Montreal is a unique city. Yes we are proud of our French heritage and by the way we are the second biggest French city in the world just after Paris. It s mixture of many cultures that makes us so open minded. From queeny bitches like most of you that wrote theses comments to masculine sexy dudes , you can find them all in here.
dencentral
I’m québécois but I gave up on Montreal for a real career in 1990, and never looked back from Toronto. IMHO many of the mostly negative comments here are true, if some exaggerated by disappointed sex tourists.
There are still great things about life in Montreal when I visit today, but there’s a frozen-in-its-glory-days, Funkytown kind of vibe .
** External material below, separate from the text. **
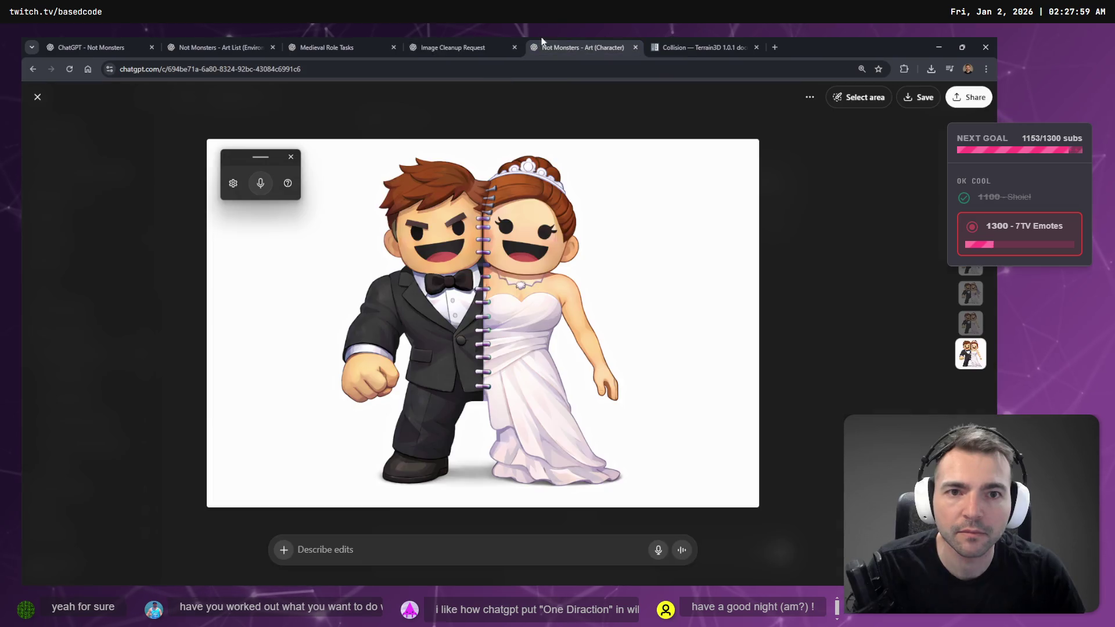
pyautogui.click(477, 46)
But there’s a ton of fine men in Montreal, too bad Queerty only found one one (Martin’s friend is hot!) among all the identical twinks on this visit to the Old Port on a summer day.
Vidontag
I’ve lived in Montreal for most of the past 16 years. It has its charms, but it can indeed at times feel parochial and provincial. Montreal is no more “European” (whatever that means) than any other reasonably cosmopolitan North American city. The winters here are indeed unforgivingly brutal, but it’s a decent enough place for a middle-aged slacker like me. Yeah, there is a discernible “trashiness” quotient, but that’s part of the charm: the strippers at Stock and Campus are hot until they open their mouths, and that’s a good enough balance for me – if they were hot AND eloquent I’d have to put them on some sort of pedestal. The bathhouses are crumbling and there are no darkrooms, but I can head to Paris for good saunas or Berlin for decent darkroom action. Old Montreal is just an upscale tourist trap, but there are some very charming neighbourhoods here. And no disrespect @jmcmtl, but I used to hear that old saw about us being the second-largest francophone city after Paris, but I don’t hear it so much lately, because it doesn’t quite add up: Montreal is actually not a “French” city, but a majority-francophone bilingual city. There are more French speakers in Lyon and Marseilles, I’m pretty sure. I must concede that most visitors I meet seem quite taken with this city, but at this point I just take it for granted.